I saved the weirdest one for last!

Here’s the history:

  • 2009: Jay Sidhu takes over as Chairman and CEO of New Century Bank, which is soon renamed Customers Bank.
  • 2015: Jay Sidhu and his daughter Luvleen co-found BankMobile, a digital bank incubated under Customers Bank. 
  • 2015: Customers Bank acquires Higher One Holdings for $37 million. Higher One was a fintech company that offered a disbursement service and checking account that streamlined financial aid refund disbursement for more than 800 college and university campuses across the U.S. Customers Bank was a bank partner of Higher One and had been a provider of the OneAccount checking account since 2013. Higher One experienced some significant UDAAP compliance issues before the acquisition, which resulted in Customers entering into a consent order with the Fed after the acquisition was completed.
  • 2017: Customers Bank enters into a very weird agreement with a tiny little community bank in Florida called Flagship Community Bank to sell BankMobile for $175 million. Flagship only had $126 million in deposits at the time, compared to BankMobile’s $732 million, and the deal would have resulted in a new, merged company (to be called BankMobile) that would have been publicly traded. The Federal Reserve killed the deal due to concerns that the overlap between shareholders at Customers and the combined BankMobile/Flagship company effectively would have made BankMobile/Flagship an affiliate of Customers.  
  • 2017: BankMobile enters into a partnership with T-Mobile for the development and roll-out of a mobile banking platform — T-Mobile MONEY. This arrangement, which still appears to be active today, represents one of the biggest non-Higher One contributors to BankMobile’s growth over the last seven years.
  • 2020: BankMobile is sold for $140 million to Megalith Financial Acquisition, a SPAC formed to take the division (renamed BM Technologies) public. Jay Sidhu and his son Samvir Sidhu (who became president and chief executive officer of Customers Bank in 2021) were both Directors on Megalith Financial Acquisition’s Board.
  • 2021: BM Technologies goes public in January. In the immediate aftermath, the stock traded at a high of $18.35 per share.
  • 2021: In November, BM Technologies agrees to acquire First Sound Bank (a Seattle-based community bank with $150 million in assets) for $23 million. This would have allowed BM Technologies to jump from being a BaaS middleware platform to directly providing BaaS as a licensed bank. BM Technologies’ stock price traded up to a high of $14.61 per share on the news. 
  • 2022: After a lengthy delay (likely caused by regulatory concerns), the acquisition of First Sound is called off
  • 2023: BM Technologies partners with First Carolina Bank, giving the BaaS middleware provider a second bank partner (in addition to Customers).
  • 2024: First Carolina Bank agrees to acquire BM Technologies for $5.00 per share. This is a significant premium, given that the stock was trading at less than $2 per share back in May, but it is apparently justified (according to First Carolina Bank CEO Ron Day) because it “gives our bank a nationwide deposit gathering business and the opportunity to expand banking relationships with the institutions and their students across the United States.”          

Phew!

In oversimplified terms, Higher One was acquired by its bank partner, sold to public market investors at an inflated price, and then sold to its new bank partner for an inflated price again.

Neat! Finance is neat!  


2 FINTECH CONTENT RECOMMENDATIONS

#1: Why Everyone’s Wrong About Stablecoins (by Christian Catalini, Forbes) 📚  

I’m a sucker for a “why everyone is wrong about X” article, especially when it’s about a subject I’m already 95% sure I’m wrong about.
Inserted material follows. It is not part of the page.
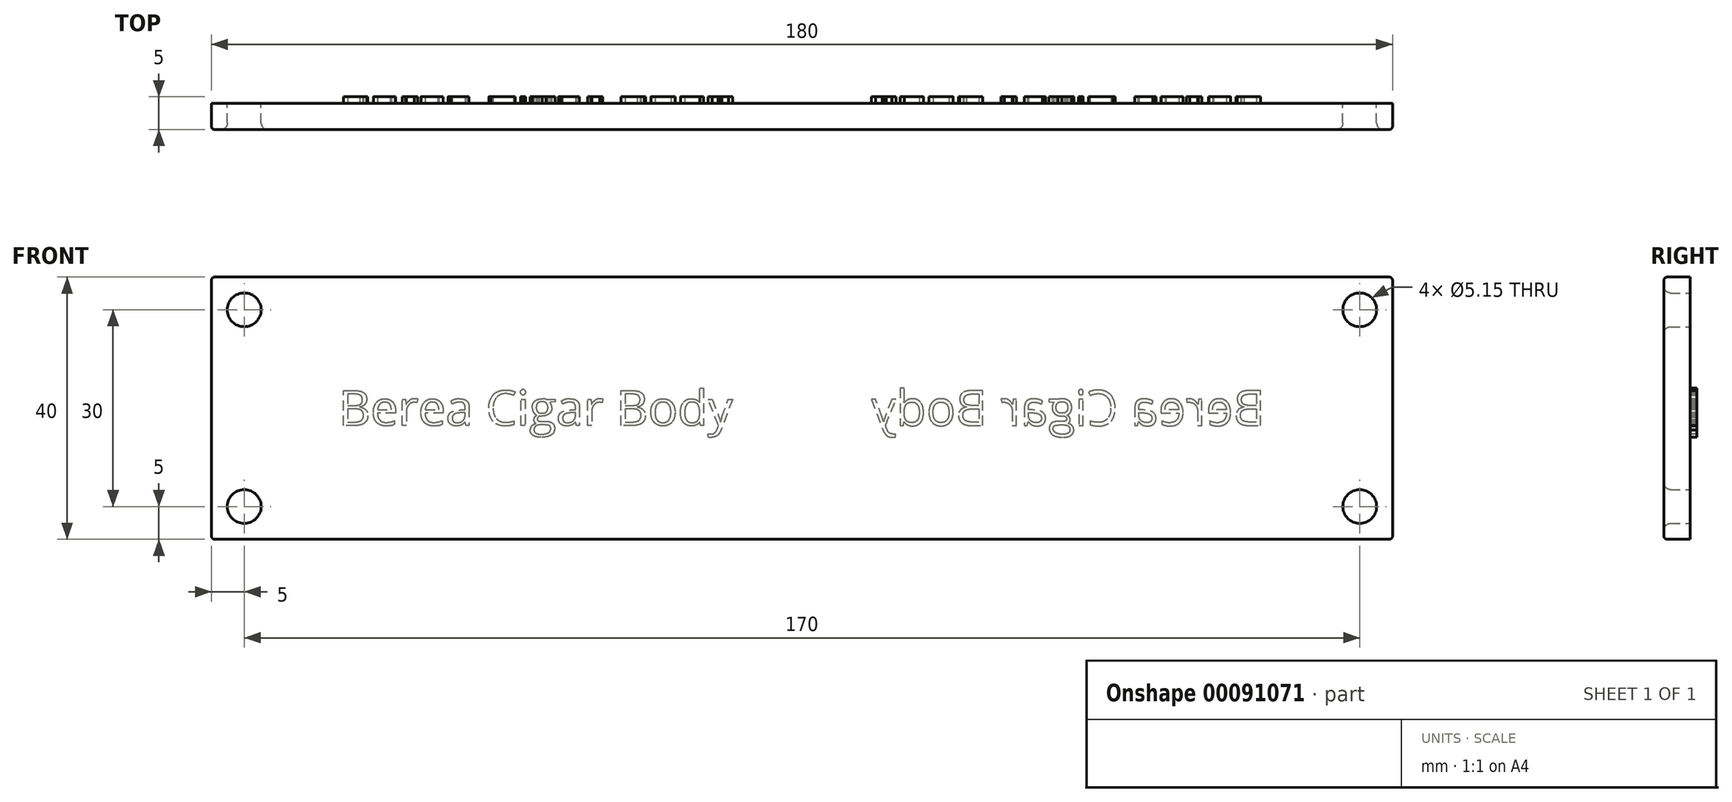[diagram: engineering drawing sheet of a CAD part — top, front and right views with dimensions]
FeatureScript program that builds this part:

This one is worth a read. 

#2: Bloat, Redundancies Inflate Ever-Increasing Tech Spend (by Kiah Haslett, Bank Director) 📚

Spending more and more on tech and getting less and less out of it is literally the worst-case scenario for any bank that hopes to be around ten years from now. Kiah explains how this happens and what can be done to stop it.


1 QUESTION TO PONDER

If federal banking regulators could do one concrete thing to make bank-fintech partnerships work better, what would it be? 

If an industry standards-setting organization could do one concrete thing to make bank-fintech partnerships work better, what would it be?